On the ground floor he unlocked the library and pushed the door open, inviting Leto to enter first.

Inside, every wall was covered with books, neatly stacked, most leather bound. It was a beautiful collection. Across the centre of the room ran a long conference table and round the edges sofas and armchairs softened the heavy wooden panelling and beams overhead.

"This," said the Master, waving a gloved hand at the nearest shelf, "is probably the best that humanity has to offer. As a species, they are lamentable, but they have produced the occasional acceptable writer across the millennia."

"This is how they store their information?" asked Leto, taking a book from the shelf at random and flicking through it.

"For most of their history. This century they have managed a primitive form of computer technology. Now listen; it is very likely that you will have to pass as a human at some point in the next few weeks. It isn't enough to look like one, you will have to act like one too. Read, and learn the best of what humanity has to offer. There'll be a television set around here somewhere, where you can learn the worst. And there is a great deal more of that."

"And where will you be?" asked Leto mildly, glancing cautiously up from her book.

"I shall be conducting another little trip. One more clue for their dull minds to play with."

With that, he left the room and Leto sat down to read. Since she had left her homeworld a strange sort of blankness had clouded her mind. It was easy to function, easy to accomplish tasks that had been set and the Master had had no shortage of those. She knew that she should grieve, but that would be impossible for now. She never knew how long she had alone, and for him to find her in that vulnerable state was unacceptable.

From having all the choices in the world, she had come to having none at all, if she wanted to live.

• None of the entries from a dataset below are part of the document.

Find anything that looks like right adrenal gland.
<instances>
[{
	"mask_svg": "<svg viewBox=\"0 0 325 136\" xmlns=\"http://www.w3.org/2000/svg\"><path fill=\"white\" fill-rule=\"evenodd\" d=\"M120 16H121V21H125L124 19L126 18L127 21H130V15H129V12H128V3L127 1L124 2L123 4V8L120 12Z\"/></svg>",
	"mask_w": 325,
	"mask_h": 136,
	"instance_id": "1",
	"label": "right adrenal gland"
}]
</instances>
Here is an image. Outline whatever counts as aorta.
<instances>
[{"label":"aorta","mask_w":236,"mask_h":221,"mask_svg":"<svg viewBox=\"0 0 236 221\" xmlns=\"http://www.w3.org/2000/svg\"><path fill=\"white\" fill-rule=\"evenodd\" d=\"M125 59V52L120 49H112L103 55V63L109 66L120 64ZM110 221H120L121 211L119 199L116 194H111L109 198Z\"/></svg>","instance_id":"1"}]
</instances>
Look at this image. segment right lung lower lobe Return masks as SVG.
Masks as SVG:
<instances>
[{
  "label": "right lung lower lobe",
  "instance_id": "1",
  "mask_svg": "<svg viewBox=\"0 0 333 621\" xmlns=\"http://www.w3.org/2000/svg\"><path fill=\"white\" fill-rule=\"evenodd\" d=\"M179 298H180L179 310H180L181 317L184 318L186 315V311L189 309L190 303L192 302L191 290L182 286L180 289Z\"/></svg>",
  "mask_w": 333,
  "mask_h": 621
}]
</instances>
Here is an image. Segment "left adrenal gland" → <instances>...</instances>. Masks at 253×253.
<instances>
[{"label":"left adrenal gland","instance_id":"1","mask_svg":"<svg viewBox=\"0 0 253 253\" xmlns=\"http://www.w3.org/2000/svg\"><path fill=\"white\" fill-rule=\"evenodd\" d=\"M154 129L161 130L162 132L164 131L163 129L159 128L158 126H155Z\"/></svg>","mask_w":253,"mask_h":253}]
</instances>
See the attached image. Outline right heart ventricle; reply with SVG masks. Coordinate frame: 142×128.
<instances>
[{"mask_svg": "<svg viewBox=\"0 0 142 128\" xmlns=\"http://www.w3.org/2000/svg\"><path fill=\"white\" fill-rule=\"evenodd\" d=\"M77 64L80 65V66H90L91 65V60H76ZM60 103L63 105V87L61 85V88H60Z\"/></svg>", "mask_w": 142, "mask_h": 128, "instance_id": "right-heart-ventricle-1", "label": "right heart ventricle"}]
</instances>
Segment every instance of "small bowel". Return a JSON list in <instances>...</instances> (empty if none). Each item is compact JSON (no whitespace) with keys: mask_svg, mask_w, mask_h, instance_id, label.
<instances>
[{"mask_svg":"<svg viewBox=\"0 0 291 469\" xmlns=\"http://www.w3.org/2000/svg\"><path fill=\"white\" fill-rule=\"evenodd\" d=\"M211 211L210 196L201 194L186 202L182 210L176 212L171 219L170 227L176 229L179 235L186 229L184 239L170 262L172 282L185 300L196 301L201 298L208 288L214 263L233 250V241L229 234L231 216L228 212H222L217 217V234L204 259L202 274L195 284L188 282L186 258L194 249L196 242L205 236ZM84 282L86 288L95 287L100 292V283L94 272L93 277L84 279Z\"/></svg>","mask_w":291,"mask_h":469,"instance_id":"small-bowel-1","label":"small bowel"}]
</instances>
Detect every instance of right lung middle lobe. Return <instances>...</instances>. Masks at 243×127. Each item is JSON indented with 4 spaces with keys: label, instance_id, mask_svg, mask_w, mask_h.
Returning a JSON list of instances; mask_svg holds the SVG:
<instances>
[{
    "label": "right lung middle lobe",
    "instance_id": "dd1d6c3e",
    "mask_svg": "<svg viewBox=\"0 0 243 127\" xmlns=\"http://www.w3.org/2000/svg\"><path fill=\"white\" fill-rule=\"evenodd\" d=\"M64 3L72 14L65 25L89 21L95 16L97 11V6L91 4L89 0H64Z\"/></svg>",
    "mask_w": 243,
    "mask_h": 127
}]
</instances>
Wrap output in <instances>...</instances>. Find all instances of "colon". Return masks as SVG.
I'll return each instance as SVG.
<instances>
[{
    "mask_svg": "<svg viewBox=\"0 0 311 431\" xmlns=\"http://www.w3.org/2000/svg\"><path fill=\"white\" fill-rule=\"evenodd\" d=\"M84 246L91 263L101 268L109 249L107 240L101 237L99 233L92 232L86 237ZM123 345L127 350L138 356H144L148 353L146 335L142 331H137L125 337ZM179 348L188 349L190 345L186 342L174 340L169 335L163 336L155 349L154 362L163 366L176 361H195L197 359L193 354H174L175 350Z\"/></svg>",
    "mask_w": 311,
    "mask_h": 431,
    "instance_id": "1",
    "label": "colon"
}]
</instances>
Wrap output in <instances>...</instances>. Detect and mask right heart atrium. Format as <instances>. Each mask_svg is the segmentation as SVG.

And she did so very much want to live. A desperate, pitiable sort of existence, she mused, but at least there was no shortage of home comforts. This world boasted a vast array of foodstuffs, and she had little doubt that other aspects of human life matched this variety, if only she were allowed to see it.

Allowed. How bitter she found that word. But she knew how ruthless Keller was. It had been a horrific situation those last few days on homeworld. The civil unrest had burned whole cities before its wrath and she had ordered extreme measures to control the situation. Measures which, in the end, had merely hastened the world's destruction. There had been objections, of course, and a slew of assassinations in the senior echelons of government. Leto knew which ones she had ordered, and which ones she suspected the good Professor of carrying out. The only thing that had kept her safe was her constant support of his research.

There would be people left, perhaps, in the rubble, a natural immunity was not impossible in a minute percentage of the population. Strange sort of thing to hope, she thought, perhaps it would be better that they were all dead.

When Keller returned he was in an uncharacteristically good mood, and Leto wondered who had paid for that. He came into the library with a tray and strangely shaped pot as well as two mugs.

He caught Leto's curious look and said, "Tea, my dear, an Earth delicacy and arguably the single most important contribution they have made to the galaxy. Does any of this catch your interest?" he asked, indicating the books.

"I understand that these are all fiction," said Leto carefully. "But I would very much like a frame of reference as to which stories have some bearing to reality, or are there really humans no taller than a thumb?"

"Ah," said the Master, arching an eyebrow, pouring the tea. "It's fortunate then that we will be retrieving the correct artefact tomorrow afternoon. UNIT seems to finally have caught on to the unusual nature of the break-ins, and the Doctor will be following straight behind them."